* WHAT IS EXPECTED
Show each line of the records in which the word "mein" occurs.
(DATA FOR PROCESSING Opens)
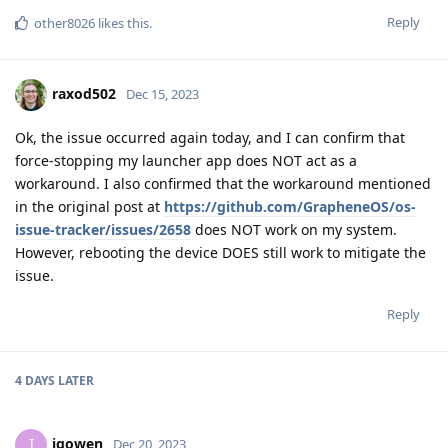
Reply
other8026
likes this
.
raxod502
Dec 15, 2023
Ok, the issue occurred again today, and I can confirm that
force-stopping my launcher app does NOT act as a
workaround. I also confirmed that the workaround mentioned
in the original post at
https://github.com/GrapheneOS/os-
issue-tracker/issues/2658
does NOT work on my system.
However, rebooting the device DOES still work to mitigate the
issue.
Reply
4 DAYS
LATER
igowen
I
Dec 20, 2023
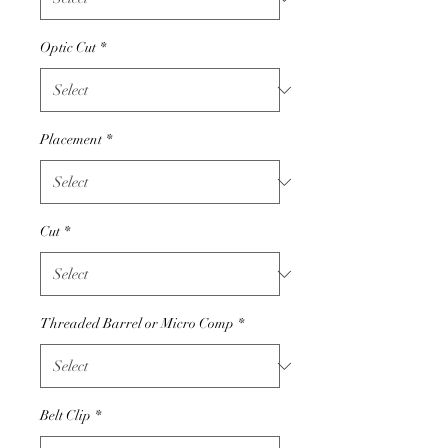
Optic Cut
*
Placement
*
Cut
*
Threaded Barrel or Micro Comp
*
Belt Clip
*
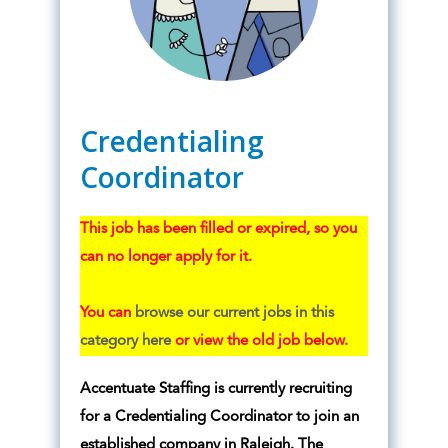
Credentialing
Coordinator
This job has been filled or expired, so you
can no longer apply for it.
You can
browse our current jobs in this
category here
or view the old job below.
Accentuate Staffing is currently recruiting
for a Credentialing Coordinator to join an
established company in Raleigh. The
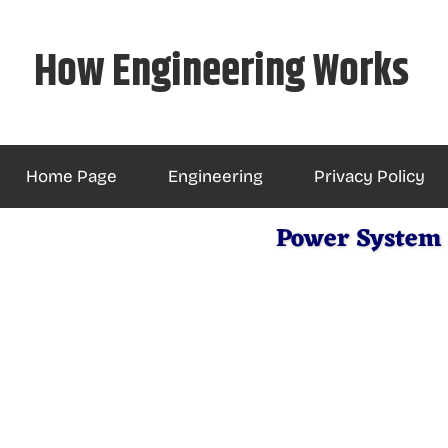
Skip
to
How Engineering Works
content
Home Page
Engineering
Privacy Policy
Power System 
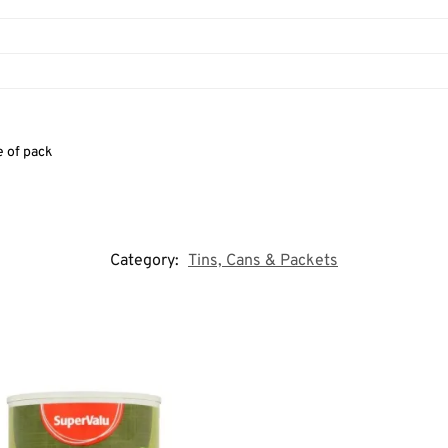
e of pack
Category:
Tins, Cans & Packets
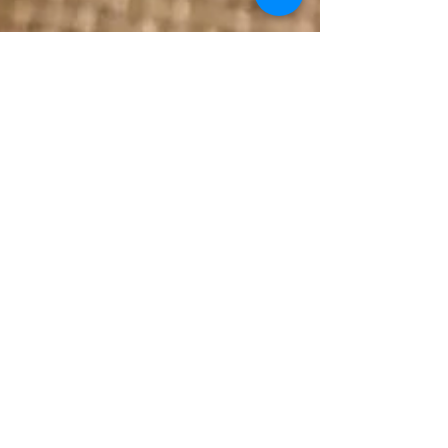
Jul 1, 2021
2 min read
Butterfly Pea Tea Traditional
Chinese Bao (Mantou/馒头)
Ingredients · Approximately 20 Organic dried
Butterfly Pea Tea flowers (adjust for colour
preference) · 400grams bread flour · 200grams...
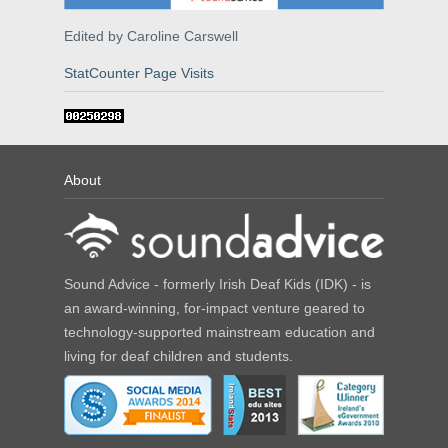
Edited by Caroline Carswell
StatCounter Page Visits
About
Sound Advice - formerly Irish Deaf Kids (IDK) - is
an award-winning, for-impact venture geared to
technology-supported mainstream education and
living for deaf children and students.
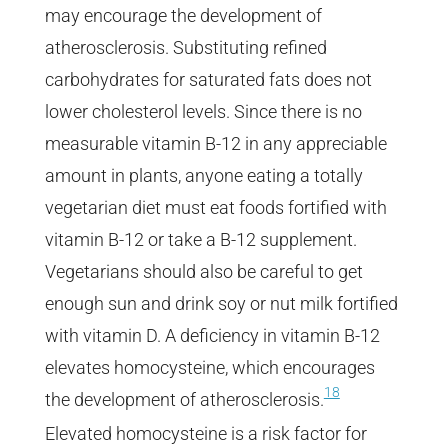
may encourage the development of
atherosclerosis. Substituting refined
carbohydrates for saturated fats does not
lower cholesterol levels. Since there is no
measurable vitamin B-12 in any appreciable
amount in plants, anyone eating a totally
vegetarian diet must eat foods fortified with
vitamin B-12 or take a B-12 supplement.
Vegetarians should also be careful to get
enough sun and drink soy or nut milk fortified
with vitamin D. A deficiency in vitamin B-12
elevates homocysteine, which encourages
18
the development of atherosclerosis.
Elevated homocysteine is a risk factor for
(DATA FOR PROCESSING Closes)
(DATA FOR PROCESSING Opens)
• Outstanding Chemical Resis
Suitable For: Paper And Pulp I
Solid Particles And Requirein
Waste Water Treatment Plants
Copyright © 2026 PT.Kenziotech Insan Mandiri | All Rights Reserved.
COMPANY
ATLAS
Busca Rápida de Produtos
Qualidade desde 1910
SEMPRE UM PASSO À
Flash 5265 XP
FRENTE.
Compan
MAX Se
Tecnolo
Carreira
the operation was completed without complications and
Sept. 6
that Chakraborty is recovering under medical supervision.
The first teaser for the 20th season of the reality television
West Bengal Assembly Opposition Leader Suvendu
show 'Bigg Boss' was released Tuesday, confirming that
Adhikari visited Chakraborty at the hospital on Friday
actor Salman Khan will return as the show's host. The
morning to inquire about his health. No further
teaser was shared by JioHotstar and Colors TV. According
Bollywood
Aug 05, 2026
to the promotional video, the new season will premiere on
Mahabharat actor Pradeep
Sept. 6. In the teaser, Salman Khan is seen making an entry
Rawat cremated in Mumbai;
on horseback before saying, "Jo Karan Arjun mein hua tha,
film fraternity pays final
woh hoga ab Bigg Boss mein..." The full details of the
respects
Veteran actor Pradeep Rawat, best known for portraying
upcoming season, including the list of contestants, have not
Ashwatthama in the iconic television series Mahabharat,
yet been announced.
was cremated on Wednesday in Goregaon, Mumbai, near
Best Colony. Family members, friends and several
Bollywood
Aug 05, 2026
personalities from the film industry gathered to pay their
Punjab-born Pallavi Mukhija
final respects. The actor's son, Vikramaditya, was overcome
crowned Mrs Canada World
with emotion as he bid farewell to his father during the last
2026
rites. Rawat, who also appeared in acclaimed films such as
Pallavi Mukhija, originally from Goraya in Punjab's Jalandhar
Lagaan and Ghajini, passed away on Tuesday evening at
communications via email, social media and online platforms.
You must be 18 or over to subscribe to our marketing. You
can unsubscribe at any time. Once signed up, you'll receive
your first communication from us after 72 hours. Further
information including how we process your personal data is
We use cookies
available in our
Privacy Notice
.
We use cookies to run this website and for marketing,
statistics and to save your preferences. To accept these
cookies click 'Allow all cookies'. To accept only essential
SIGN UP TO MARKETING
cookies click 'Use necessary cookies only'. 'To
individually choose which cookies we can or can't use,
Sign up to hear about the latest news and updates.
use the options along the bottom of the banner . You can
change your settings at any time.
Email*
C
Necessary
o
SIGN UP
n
(DATA FOR PROCESSING Closes)
* EXERCISE SOLUTION
on horseback before saying, "Jo Karan Arjun mein hua tha,
woh hoga ab Bigg Boss mein..." The full details of the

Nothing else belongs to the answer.